In the later Thucydides we meet with the same teaching concerning the moral government of the world. In a memorable passage of his History of the Peloponnesian War the historian becomes the moralist and gives his reader a tragic illustration of the workings of the law of Nemesis. Thucydides is approaching the chapter in his history which depicts the terrible catastrophe which befell the Athenians in Sicily. He skillfully foreshadows the coming tragedy by preluding his narrative of the Sicilian Expedition with an account of the arrogant and wicked conduct of the Athenians in driving the Melians from their island home and adding the stolen land to their own empire.[481] This high-handed crime, like the impiety of the presumptuous Mede at the Hellespont, arouses the avenging Nemesis.
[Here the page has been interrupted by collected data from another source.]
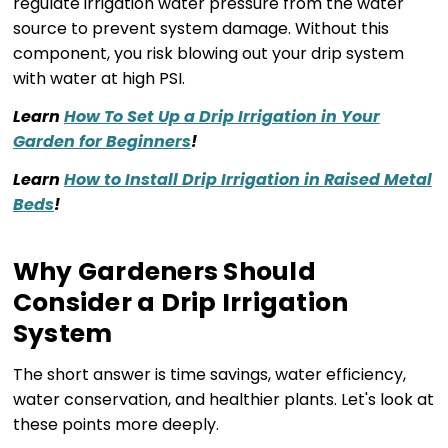
regulate irrigation water pressure from the water
source to prevent system damage. Without this
component, you risk blowing out your drip system
with water at high PSI.
Learn
How To Set Up a Drip Irrigation in Your
Garden for Beginners
!
Learn
How to Install Drip Irrigation in Raised Metal
Beds
!
Why Gardeners Should
Consider a Drip Irrigation
System
The short answer is time savings, water efficiency,
water conservation, and healthier plants. Let's look at
these points more deeply.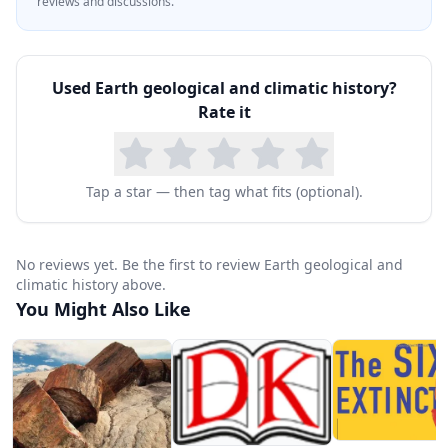
reviews and discussions.
Used
Earth geological and climatic history
?
Rate it
Tap a star — then tag what fits (optional).
No reviews yet. Be the first to review Earth geological and
climatic history above.
You Might Also Like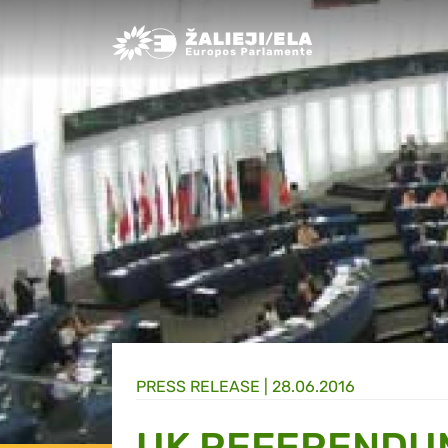
Greens/EFA Home
PRESS RELEASE |
28.06.2016
UK REFERENDU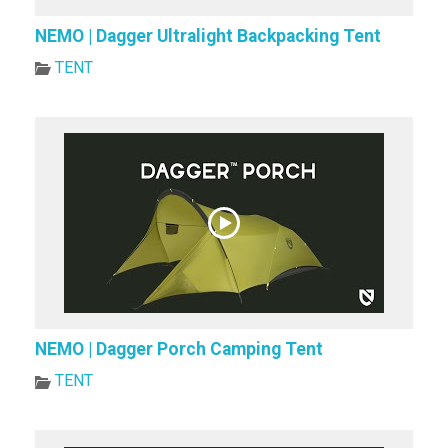
NEMO | Dagger Ultralight Backpacking Tent
TENT
NEMO | Dagger Porch Camping Tent
TENT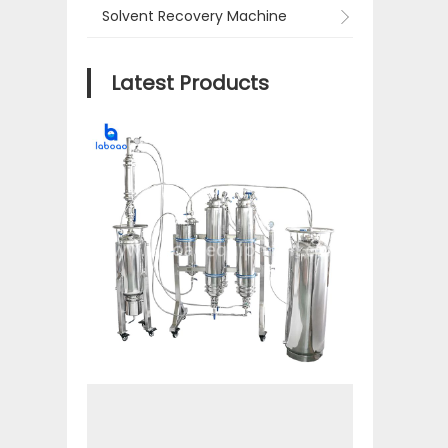
Solvent Recovery Machine
Latest Products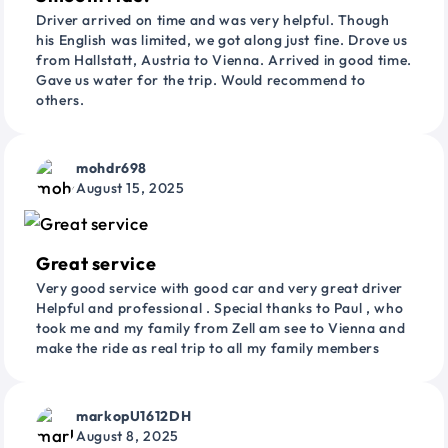
Driver arrived on time and was very helpful. Though
his English was limited, we got along just fine. Drove us
from Hallstatt, Austria to Vienna. Arrived in good time.
Gave us water for the trip. Would recommend to
others.
mohdr698
August 15, 2025
Great service
Very good service with good car and very great driver
Helpful and professional . Special thanks to Paul , who
took me and my family from Zell am see to Vienna and
make the ride as real trip to all my family members
markopU1612DH
August 8, 2025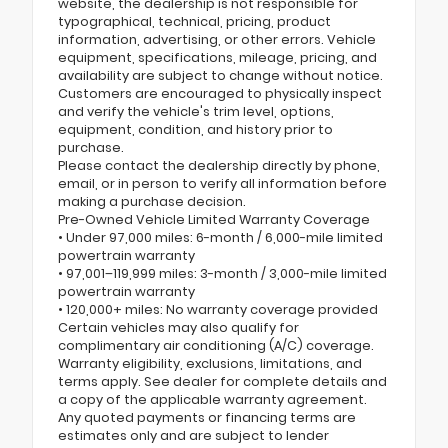
website, the dealership is not responsible for
typographical, technical, pricing, product
information, advertising, or other errors. Vehicle
equipment, specifications, mileage, pricing, and
availability are subject to change without notice.
Customers are encouraged to physically inspect
and verify the vehicle's trim level, options,
equipment, condition, and history prior to
purchase.
Please contact the dealership directly by phone,
email, or in person to verify all information before
making a purchase decision.
Pre-Owned Vehicle Limited Warranty Coverage
• Under 97,000 miles: 6-month / 6,000-mile limited
powertrain warranty
• 97,001–119,999 miles: 3-month / 3,000-mile limited
powertrain warranty
• 120,000+ miles: No warranty coverage provided
Certain vehicles may also qualify for
complimentary air conditioning (A/C) coverage.
Warranty eligibility, exclusions, limitations, and
terms apply. See dealer for complete details and
a copy of the applicable warranty agreement.
Any quoted payments or financing terms are
estimates only and are subject to lender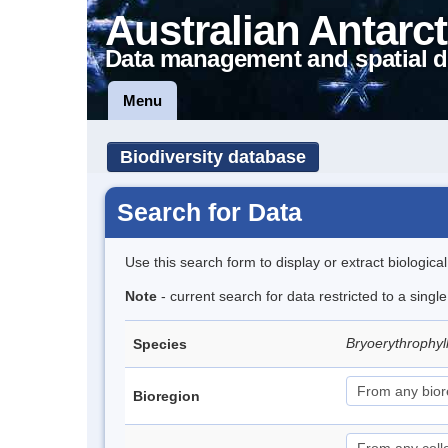
Australian Antarct
Data management and spatial d
Menu
Biodiversity database
Search for Data
Use this search form to display or extract biologica
Note
- current search for data restricted to a singl
Bryoerythrophyl
Species
Bioregion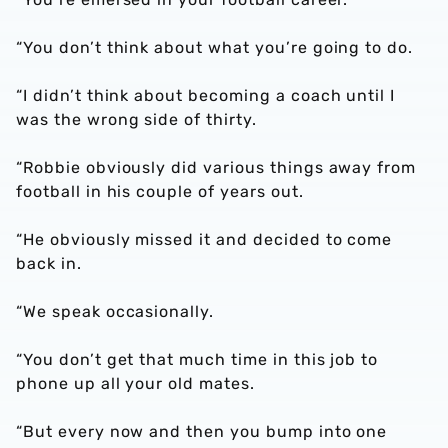
“You don’t think about what you’re going to do.
“I didn’t think about becoming a coach until I
was the wrong side of thirty.
“Robbie obviously did various things away from
football in his couple of years out.
“He obviously missed it and decided to come
back in.
“We speak occasionally.
“You don’t get that much time in this job to
phone up all your old mates.
“But every now and then you bump into one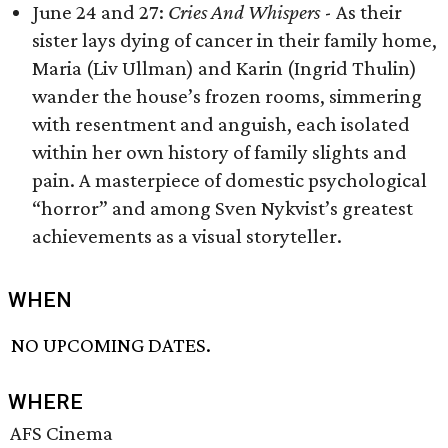
June 24 and 27:
Cries And Whispers
- As their
sister lays dying of cancer in their family home,
Maria (Liv Ullman) and Karin (Ingrid Thulin)
wander the house’s frozen rooms, simmering
with resentment and anguish, each isolated
within her own history of family slights and
pain. A masterpiece of domestic psychological
“horror” and among Sven Nykvist’s greatest
achievements as a visual storyteller.
WHEN
NO UPCOMING DATES.
WHERE
AFS Cinema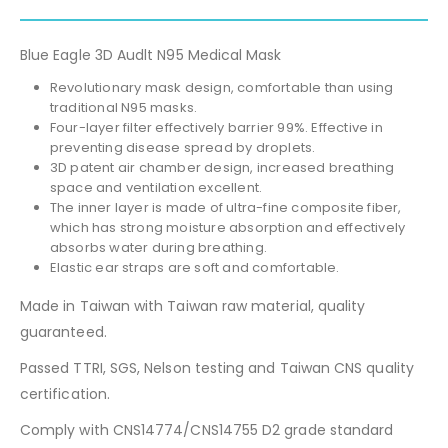
Blue Eagle 3D Audlt N95 Medical Mask
Revolutionary mask design, comfortable than using
traditional N95 masks.
Four-layer filter effectively barrier 99%. Effective in
preventing disease spread by droplets.
3D patent air chamber design, increased breathing
space and ventilation excellent.
The inner layer is made of ultra-fine composite fiber,
which has strong moisture absorption and effectively
absorbs water during breathing.
Elastic ear straps are soft and comfortable.
Made in Taiwan with Taiwan raw material, quality
guaranteed.
Passed TTRI, SGS, Nelson testing and Taiwan CNS quality
certification.
Comply with CNS14774/CNS14755 D2 grade standard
The reader forecasts the future, and in the cruel fate of the Melians reads the doom of the Athenian army before Syracuse.
This moralizing of the primitive unethical conception of the gods as envious and unjust, and the evolving therefrom of the morally advanced doctrine of Nemesis, is an instructive illustration of how, as time passed, Greek ethical feeling was deepened and Greek ethical thought was purified and elevated through intellectual progress and the teachings of experience.[482]